» Data

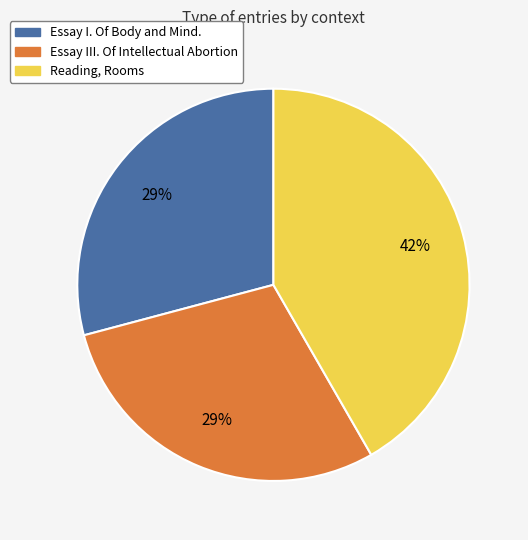

Is it true that Essay I. Of Body and Mind. is 29% of the pie?

True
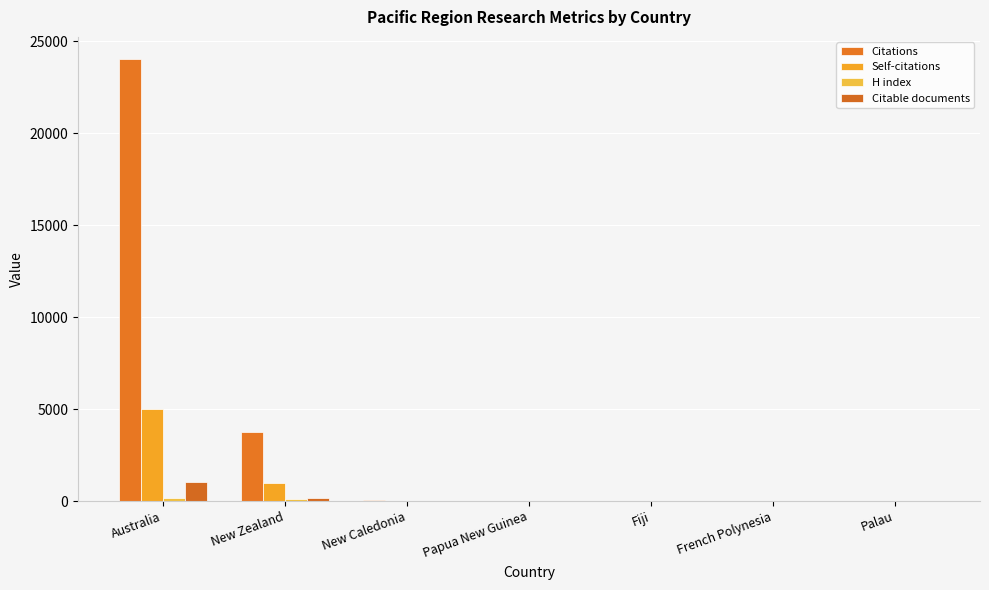

Does the chart contain stacked bars?

No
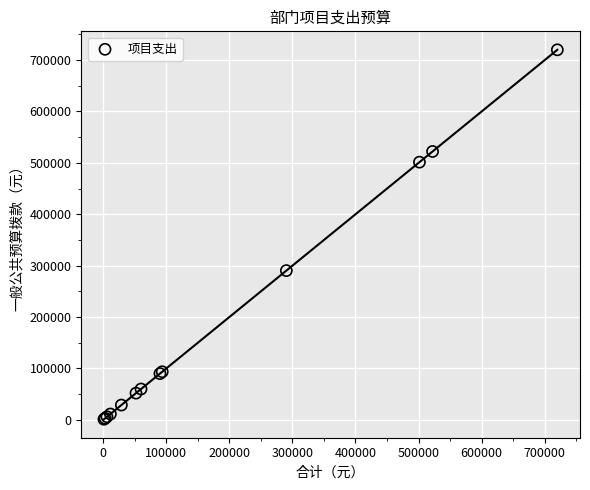

What Y value in the scatter plot is closest to 360600?

290400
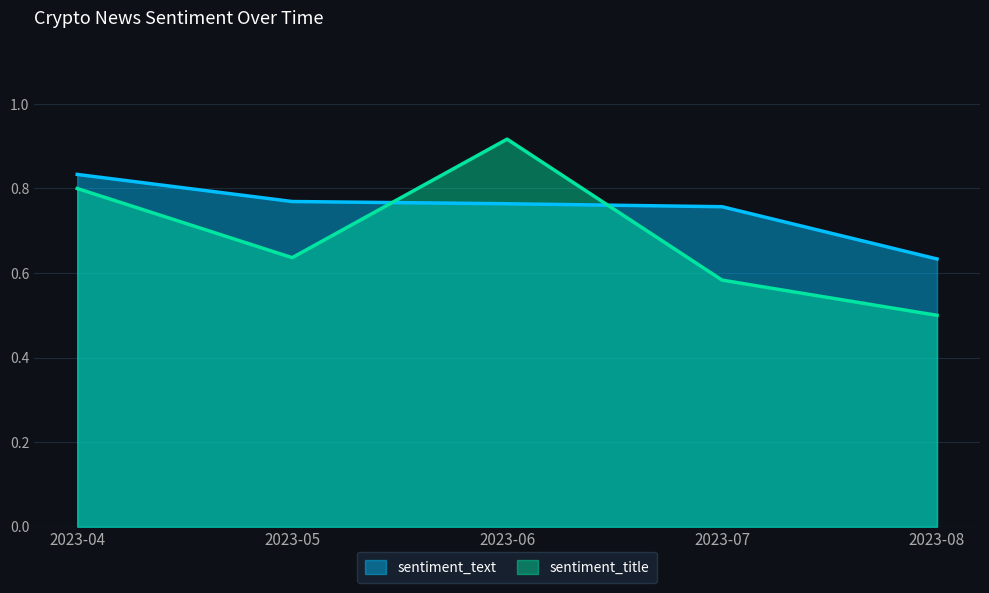

What is the total value across all series at 2023-07?

1.3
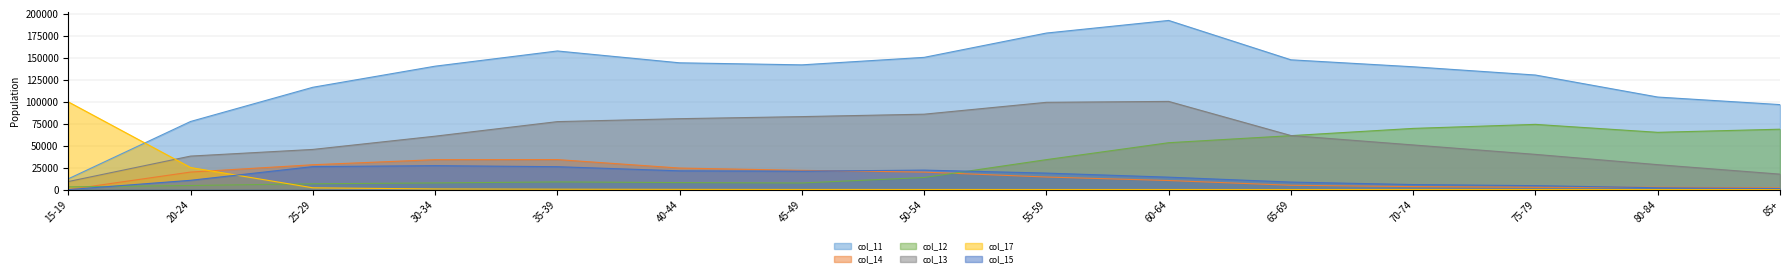

Which series has the largest range (max minus min)?

col_11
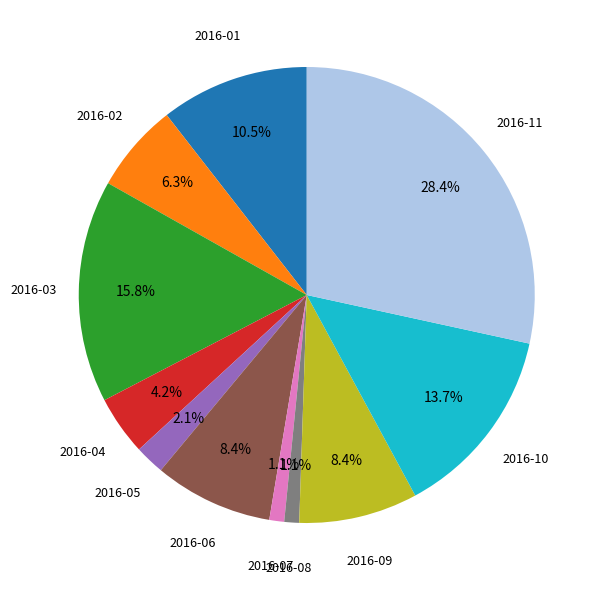

Does any single category account for the majority?

No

» Task instructions
Rewrite every one of the records above with "series" replaced by "data series" and everything else left the same, leaving out the pictures.

» Task result
Is it true that Essay I. Of Body and Mind. is 29% of the pie?

True

Does the chart contain stacked bars?

No

What Y value in the scatter plot is closest to 360600?

290400

What is the total value across all data series at 2023-07?

1.3

Which data series has the largest range (max minus min)?

col_11

Does any single category account for the majority?

No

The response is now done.